Japan, with its brand new 4,000-ton Soryu-class stealth submarines all outfitted with a new lithium-ion battery propulsion system, appears to be the frontrunner, with the German company ThyssenKrupp AG (TKMS) the second choice, mostly due to its experience in submarine exports. France is not seen as a serious contender.
All three bidding countries have agreed to build the submarines in Adelaide, the home base of Australian Submarine Corporation (ASC).
Sweden was not invited to bid for the contract, despite protests from Australia’s federal opposition. The SAAB group, a Swedish aerospace and defense company, also built Australia’s Collins-class submarines, currently in service in the Australian Navy. As I noted back in March, the Collins-class submarines experienced a succession of problems right from the beginning, including unreliable diesel engines and an ineffective combat system.
Japan is still deemed the unchallenged front-runner in the weapons deal. In March, Tokyo indicated that it may be softening its stance vis-à-vis the possible construction of Soryu-class submarines in Australia, eliminating a major hurdle. Japan is generally reluctant to transfer military technology abroad, but Australia expects to submarine contract to create around 500 new jobs in the country — mostly in South Australia.
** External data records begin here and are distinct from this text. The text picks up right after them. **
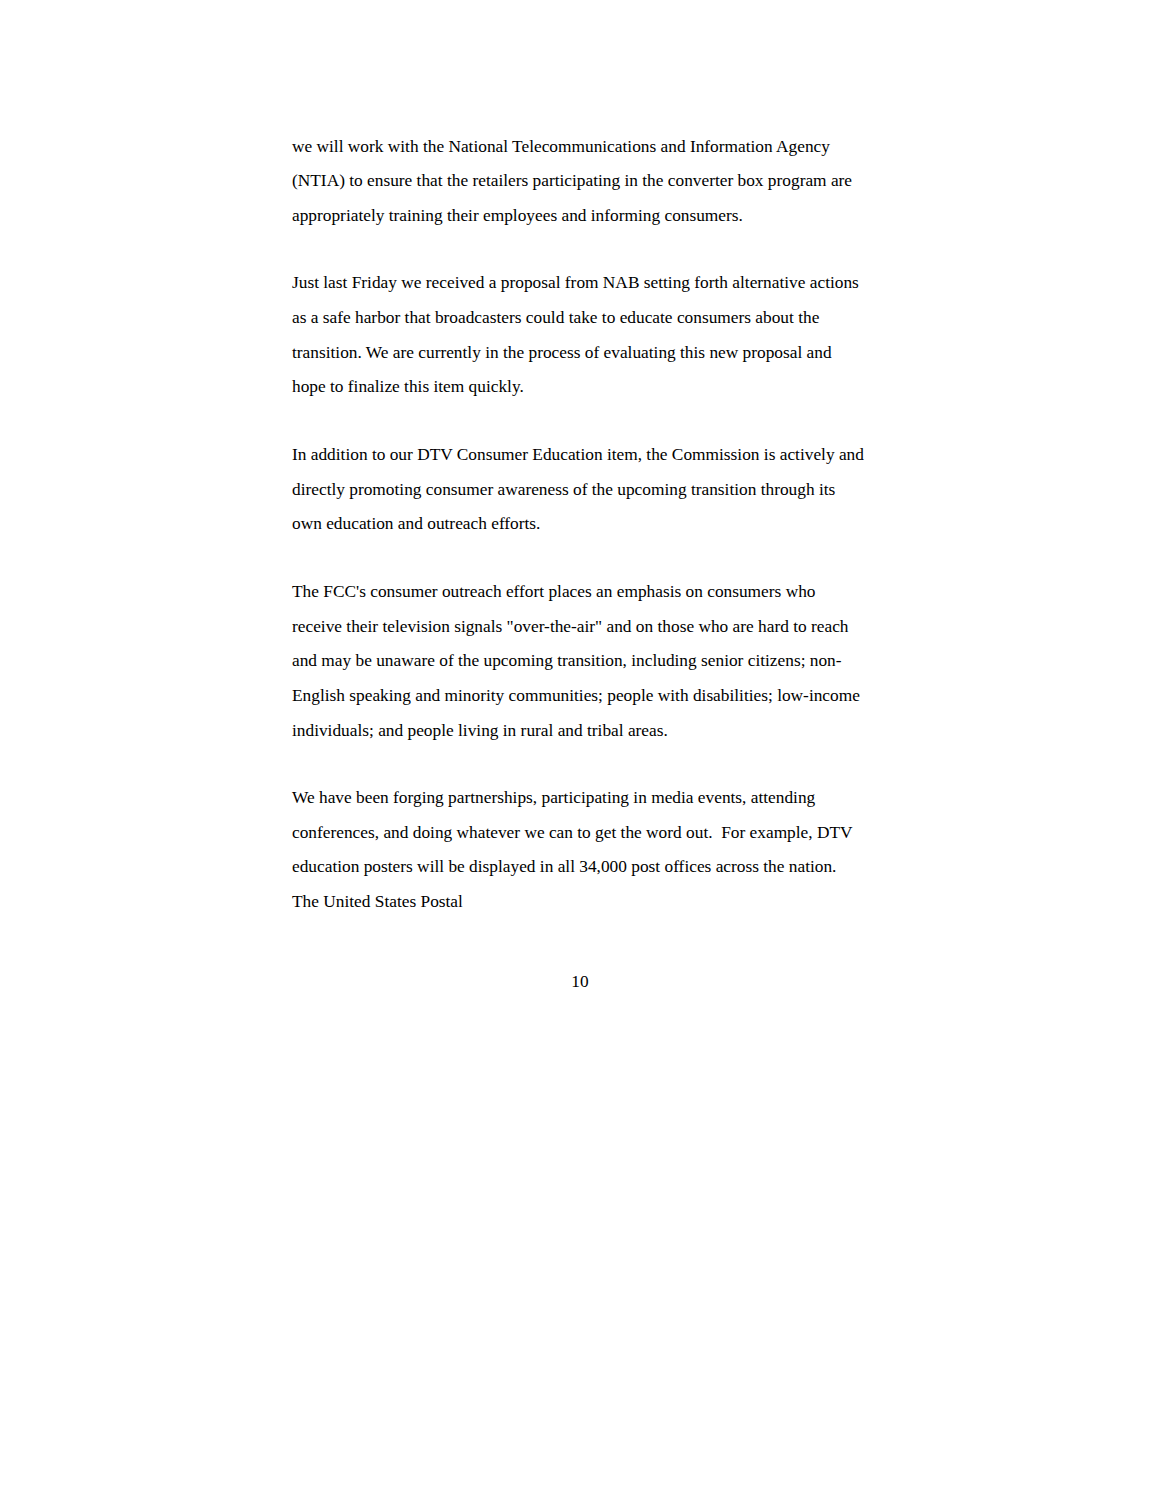we will work with the National Telecommunications and Information Agency (NTIA) to ensure that the retailers participating in the converter box program are appropriately training their employees and informing consumers.
Just last Friday we received a proposal from NAB setting forth alternative actions as a safe harbor that broadcasters could take to educate consumers about the transition. We are currently in the process of evaluating this new proposal and hope to finalize this item quickly.
In addition to our DTV Consumer Education item, the Commission is actively and directly promoting consumer awareness of the upcoming transition through its own education and outreach efforts.
The FCC's consumer outreach effort places an emphasis on consumers who receive their television signals "over-the-air" and on those who are hard to reach and may be unaware of the upcoming transition, including senior citizens; non-English speaking and minority communities; people with disabilities; low-income individuals; and people living in rural and tribal areas.
We have been forging partnerships, participating in media events, attending conferences, and doing whatever we can to get the word out. For example, DTV education posters will be displayed in all 34,000 post offices across the nation. The United States Postal
10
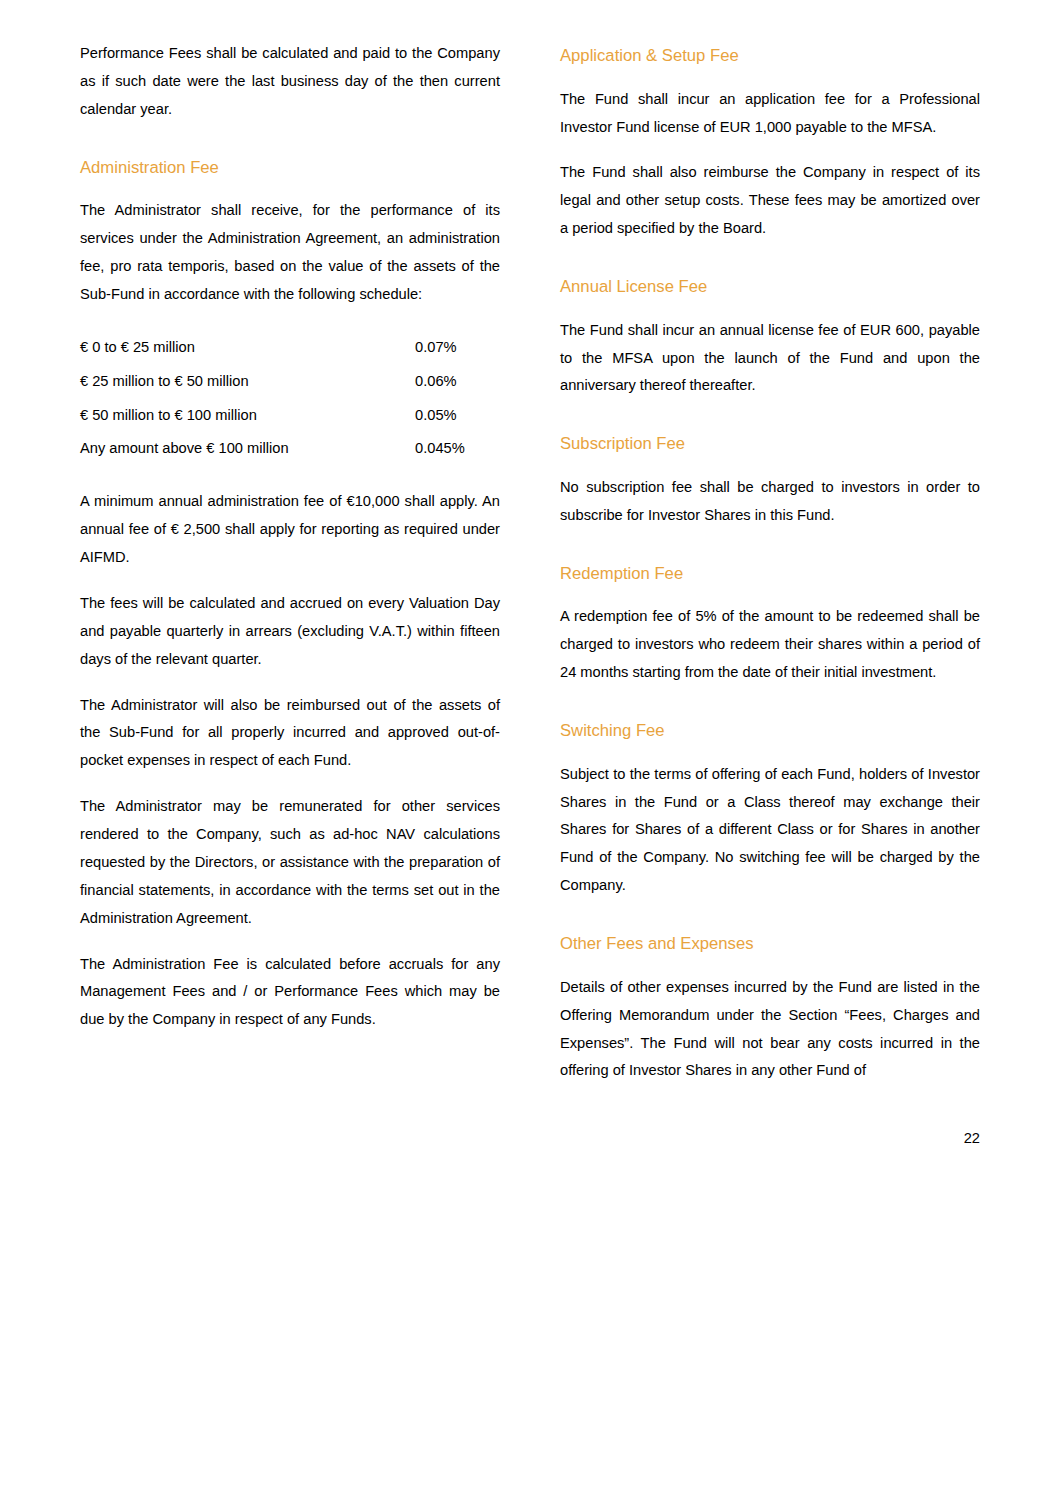Performance Fees shall be calculated and paid to the Company as if such date were the last business day of the then current calendar year.
Administration Fee
The Administrator shall receive, for the performance of its services under the Administration Agreement, an administration fee, pro rata temporis, based on the value of the assets of the Sub-Fund in accordance with the following schedule:
| € 0 to € 25 million | 0.07% |
| € 25 million to € 50 million | 0.06% |
| € 50 million to € 100 million | 0.05% |
| Any amount above € 100 million | 0.045% |
A minimum annual administration fee of €10,000 shall apply. An annual fee of € 2,500 shall apply for reporting as required under AIFMD.
The fees will be calculated and accrued on every Valuation Day and payable quarterly in arrears (excluding V.A.T.) within fifteen days of the relevant quarter.
The Administrator will also be reimbursed out of the assets of the Sub-Fund for all properly incurred and approved out-of-pocket expenses in respect of each Fund.
The Administrator may be remunerated for other services rendered to the Company, such as ad-hoc NAV calculations requested by the Directors, or assistance with the preparation of financial statements, in accordance with the terms set out in the Administration Agreement.
The Administration Fee is calculated before accruals for any Management Fees and / or Performance Fees which may be due by the Company in respect of any Funds.
Application & Setup Fee
The Fund shall incur an application fee for a Professional Investor Fund license of EUR 1,000 payable to the MFSA.
The Fund shall also reimburse the Company in respect of its legal and other setup costs. These fees may be amortized over a period specified by the Board.
Annual License Fee
The Fund shall incur an annual license fee of EUR 600, payable to the MFSA upon the launch of the Fund and upon the anniversary thereof thereafter.
Subscription Fee
No subscription fee shall be charged to investors in order to subscribe for Investor Shares in this Fund.
Redemption Fee
A redemption fee of 5% of the amount to be redeemed shall be charged to investors who redeem their shares within a period of 24 months starting from the date of their initial investment.
Switching Fee
Subject to the terms of offering of each Fund, holders of Investor Shares in the Fund or a Class thereof may exchange their Shares for Shares of a different Class or for Shares in another Fund of the Company. No switching fee will be charged by the Company.
Other Fees and Expenses
Details of other expenses incurred by the Fund are listed in the Offering Memorandum under the Section “Fees, Charges and Expenses”. The Fund will not bear any costs incurred in the offering of Investor Shares in any other Fund of
22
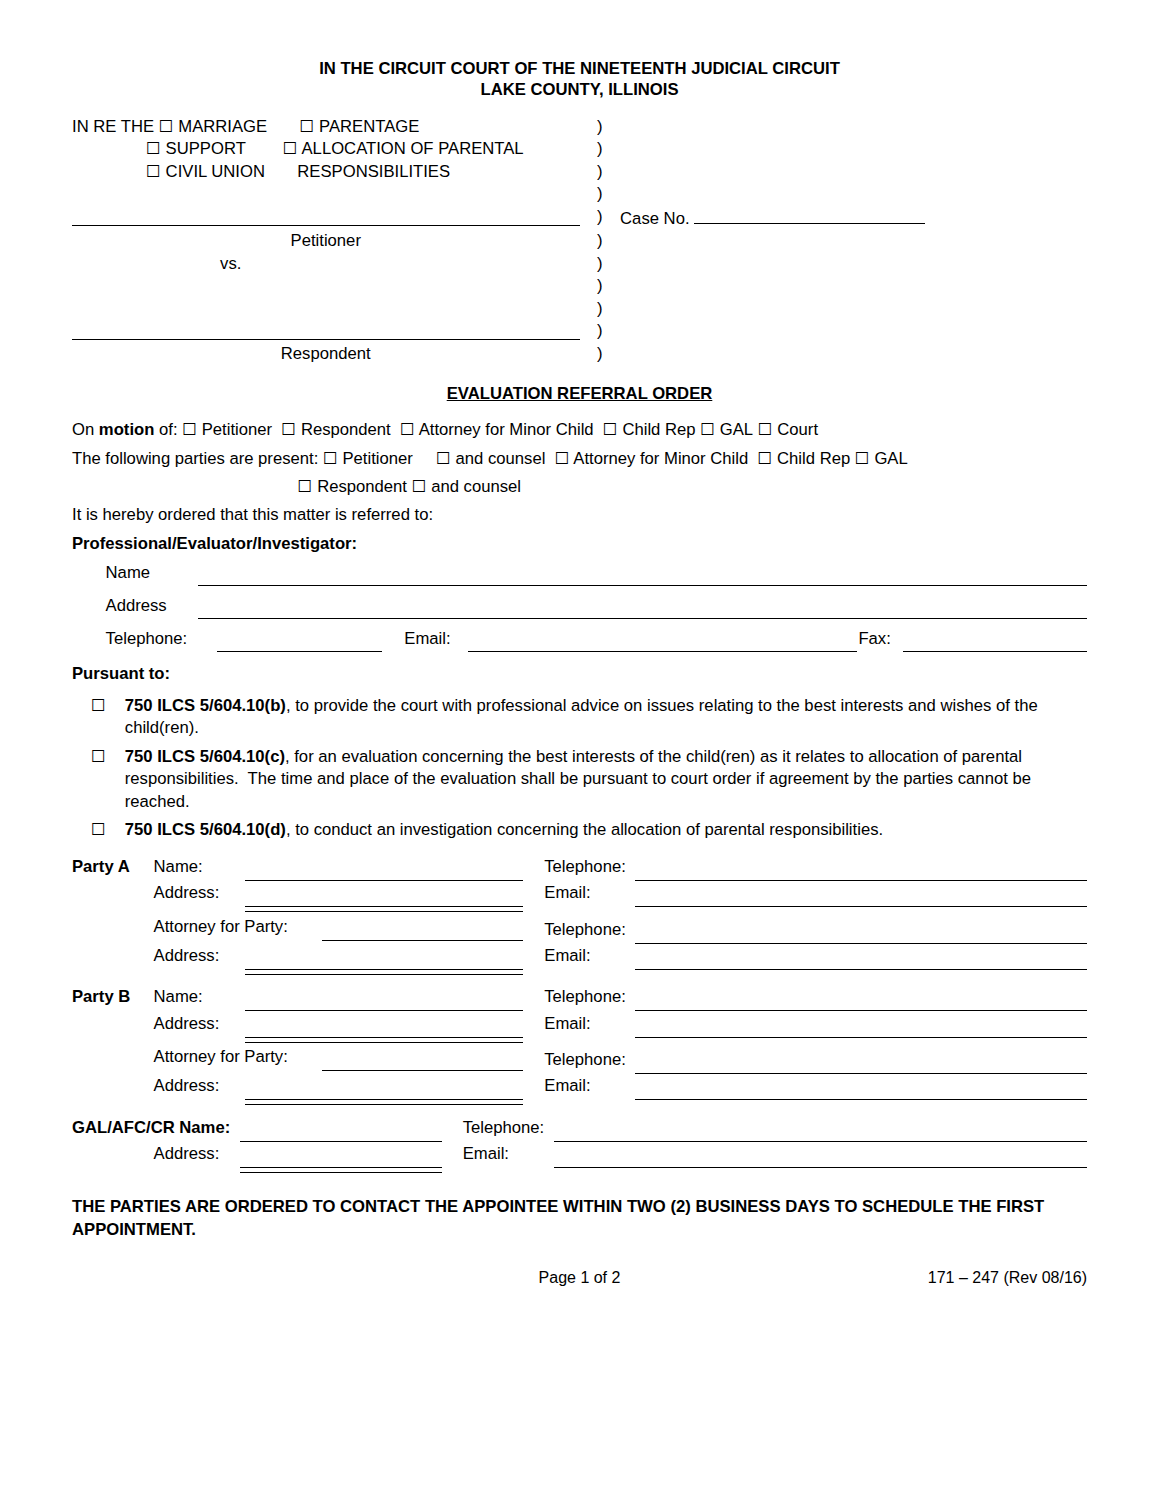IN THE CIRCUIT COURT OF THE NINETEENTH JUDICIAL CIRCUIT
LAKE COUNTY, ILLINOIS
| IN RE THE ☐ MARRIAGE ☐ PARENTAGE | ) | |
| ☐ SUPPORT ☐ ALLOCATION OF PARENTAL | ) | |
| ☐ CIVIL UNION RESPONSIBILITIES | ) | |
| | ) | |
| | ) | Case No. |
| Petitioner | ) | |
| vs. | ) | |
| | ) | |
| | ) | |
| | ) | |
| Respondent | ) | |
EVALUATION REFERRAL ORDER
On motion of: ☐ Petitioner ☐ Respondent ☐ Attorney for Minor Child ☐ Child Rep ☐ GAL ☐ Court
The following parties are present: ☐ Petitioner ☐ and counsel ☐ Attorney for Minor Child ☐ Child Rep ☐ GAL
☐ Respondent ☐ and counsel
It is hereby ordered that this matter is referred to:
Professional/Evaluator/Investigator:
| Name | |
| Address | |
| Telephone: | | | Email: | | Fax: | |
Pursuant to:
| ☐ | 750 ILCS 5/604.10(b) , to provide the court with professional advice on issues relating to the best interests and wishes of the child(ren). |
| ☐ | 750 ILCS 5/604.10(c) , for an evaluation concerning the best interests of the child(ren) as it relates to allocation of parental responsibilities. The time and place of the evaluation shall be pursuant to court order if agreement by the parties cannot be reached. |
| ☐ | 750 ILCS 5/604.10(d) , to conduct an investigation concerning the allocation of parental responsibilities. |
| Party A | Name: | | | Telephone: | |
| | Address: | | | Email: | |
| | / Attorney for Party: / / | | Telephone: | |
| | Address: | | | Email: | |
| Party B | Name: | | | Telephone: | |
| | Address: | | | Email: | |
| | / Attorney for Party: / / | | Telephone: | |
| | Address: | | | Email: | |
| GAL/AFC/CR Name: | | | Telephone: | |
| Address: | | | Email: | |
THE PARTIES ARE ORDERED TO CONTACT THE APPOINTEE WITHIN TWO (2) BUSINESS DAYS TO SCHEDULE THE FIRST APPOINTMENT.
| | Page 1 of 2 | 171 – 247 (Rev 08/16) |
At Australia’s Future Submarine Summit, held in March in Adelaide, retired Japanese Vice Admiral Yoji Koda stated that perhaps only the first out of a dozen such vessels would be built in Japan (see: “Will Japanese Subs Be Built in Australia?”).
However, the two Japanese companies building the 4000-ton Soryu-class vessels, Mitsubishi Heavy Industries and Kawasaki Heavy Industries, were notably absent from the event.
The Australian submariner community remains skeptical of the Soryu-class submarines. Among other things, they point out that on average Japanese subs are constructed to last for around 19 years, whereas the Australian governments expects at least a 30-year active service life span. The Japanese boats also have much less accommodation space than Collins-class submarines.
Additionally, the much talked about air-independent propulsion (AIP) system is actually Swedish technology. However, the Australian government has so far not shown any interest in AIP, preferring a lithium-ion battery option, which will be built into the next batch of Soryu-class subs. Nevertheless, advanced lithium-ion batteries are one of Japan’s top military secrets and it seems unlikely that Tokyo has agreed to share this sensitive technology with Canberra despite media reports.
The Japanese subs also allegedly have less range than the current Collins-class submarines in service. Furthermore, another concern is the integration of a U.S. combat system and weapons ( Mk 48 Mod 7 CBASS heavyweight torpedoes) into the Japanese hull.
In November 2014, Australia’s Senate Economics Legislation References Committee, rejected the Japanese submarine as an option.